Our brains still beat AI at learning new tasks, and one clever trick explains why.
Despite the rapid strides in artificial intelligence in recent years, the human brain retains a notable edge when it comes to transferring skills and learning across different tasks. A new study offers insight into how this happens.
Conducted by researchers at Princeton University, the study didn’t rely on human participants. Instead, they studied rhesus macaques (Macaca mulatta), animals whose brain structure and function closely resemble ours. The monkeys performed tasks that involved identifying shapes and colors on a screen and directing their gaze in specific ways to indicate their choices. While the tasks were underway, researchers used brain imaging to look for overlapping patterns and shared regions of activity.
These scans revealed that the monkeys’ brains organized related tasks using distinct blocks of neurons—think of them as cognitive building blocks. Importantly, existing blocks could be repurposed and recombined for new tasks, demonstrating a neural flexibility that current AI models struggle to match.
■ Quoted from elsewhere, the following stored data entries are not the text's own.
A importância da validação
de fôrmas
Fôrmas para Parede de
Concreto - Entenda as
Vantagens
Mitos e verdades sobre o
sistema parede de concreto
“State-of-the-art AI models can achieve human, or even super-human, performance on single tasks,” notes Tim Buschman, a neuroscientist at Princeton. “But they have a hard time learning and performing across many different tasks.” The team’s interpretation is that the brain’s flexibility comes from its ability to reuse cognitive components across tasks, allowing it to assemble new task representations by snapping these blocks together.
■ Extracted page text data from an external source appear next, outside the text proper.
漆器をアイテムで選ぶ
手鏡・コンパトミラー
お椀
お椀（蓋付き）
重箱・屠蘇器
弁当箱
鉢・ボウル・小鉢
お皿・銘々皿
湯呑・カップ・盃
The study’s video (embedded below) shows the monkeys learning three related tasks in sequence, continually applying what they learned from one task to the next. The researchers pinpointed these cognitive blocks primarily in the prefrontal cortex, a region tied to higher-order thinking like problem-solving, planning, and decision-making, and crucial for cognitive flexibility.
Another key finding is that when certain cognitive blocks aren’t needed, their activity diminishes. This suggests the brain can “store away” unused neural blocks to sharpen focus on the current task.
Buschman offers an analogy: a cognitive block resembles a function in a computer program. One neuron cluster might identify color, and its output can feed into another function that drives action. This modular organization enables the brain to complete a task by sequentially executing each component.
These insights help explain how monkeys—and perhaps humans—adapt to challenges they haven’t seen before by leveraging existing knowledge to address new problems. In contrast, current AI often struggles with such generalization.
Looking ahead, the researchers suggest that understanding neural block reuse could guide the development of more adaptable AI systems capable of handling a broader range of tasks. The findings might also inform treatments for neurological and psychiatric conditions where people have difficulty applying learned skills to new settings.
For now, the concept of cognitive building blocks reveals a fundamental reason our brains remain more flexible and adaptable than today’s AI, which is prone to a phenomenon known as catastrophic forgetting—where neural networks lose earlier skills as they learn new ones.
While switching between tasks isn’t always ideal for human brains, applying prior knowledge across tasks can serve as a powerful shortcut.
If these results hold up, we may see AI designed to reuse representations and computations across tasks, enabling faster adaptation to changing environments—either by learning the right task representation through feedback or by recalling it from long-term memory. The full study is published in Nature.